## WORK REQUIRED
Your reply should consist solely of the number of lines in the data that contain "down".

## DATA SHOWN

---

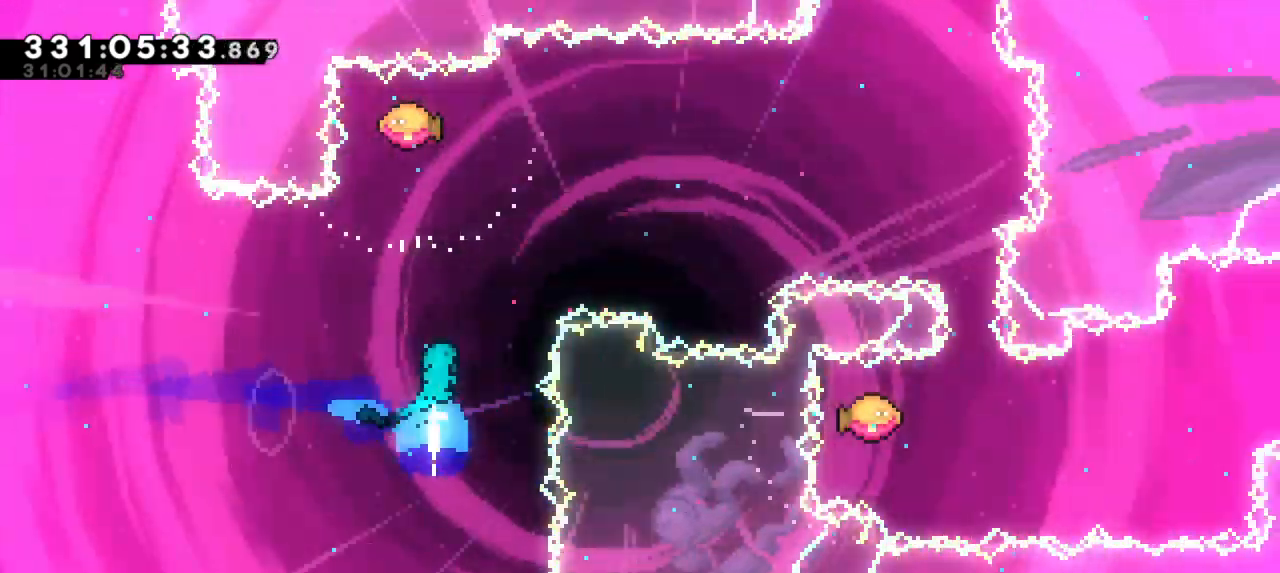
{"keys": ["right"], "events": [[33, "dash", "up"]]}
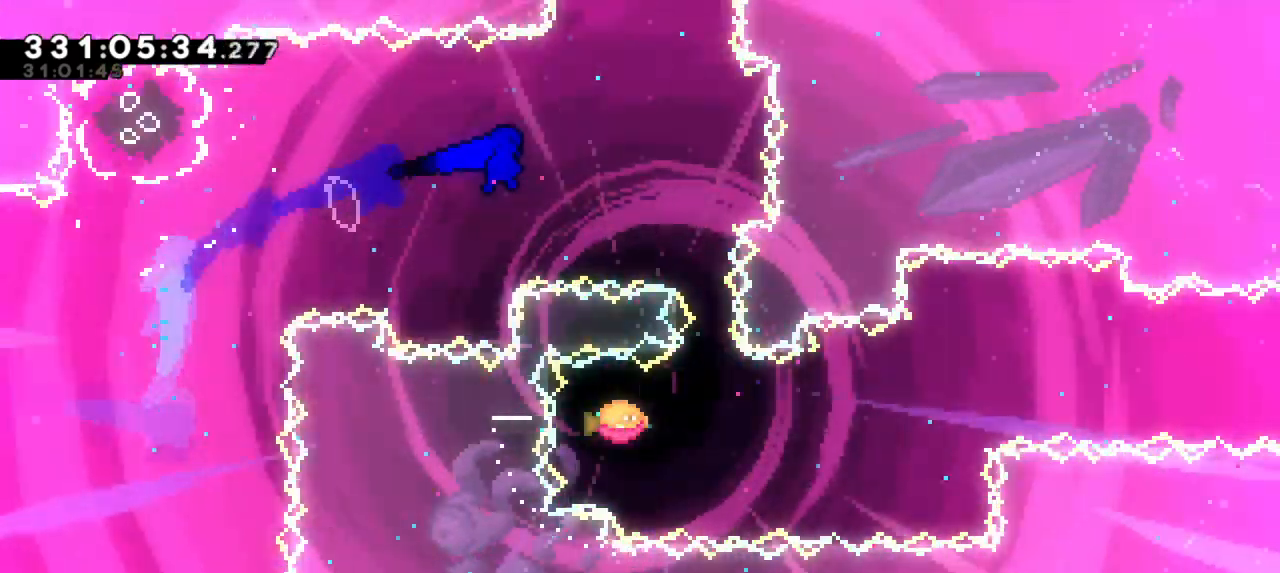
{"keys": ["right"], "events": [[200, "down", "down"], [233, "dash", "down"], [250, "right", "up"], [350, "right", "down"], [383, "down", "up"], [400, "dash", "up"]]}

---

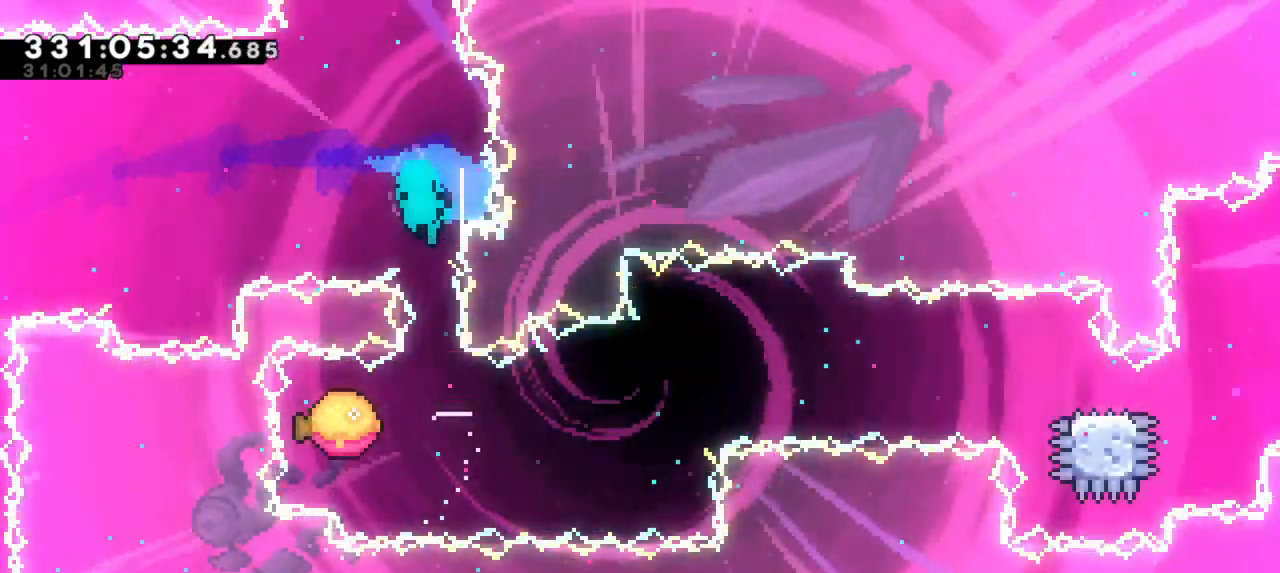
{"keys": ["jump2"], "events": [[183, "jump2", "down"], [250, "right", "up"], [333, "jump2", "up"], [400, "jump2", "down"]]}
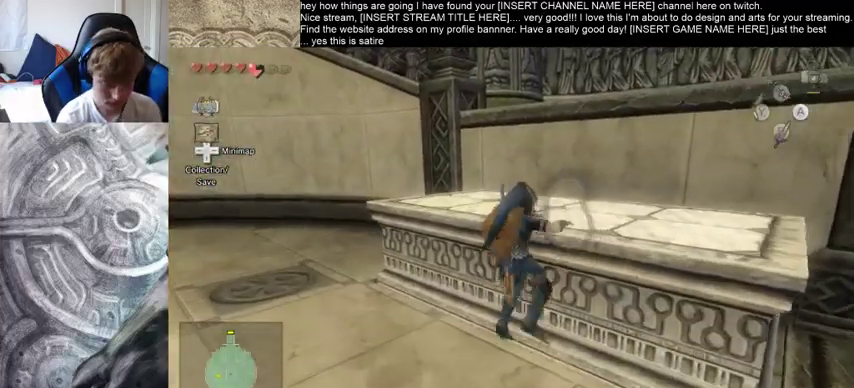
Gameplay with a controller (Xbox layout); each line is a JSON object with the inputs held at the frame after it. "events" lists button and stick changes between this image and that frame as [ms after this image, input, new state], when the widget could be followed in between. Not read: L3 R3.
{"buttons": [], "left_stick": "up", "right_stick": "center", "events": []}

---

## COMPLETED TASK
2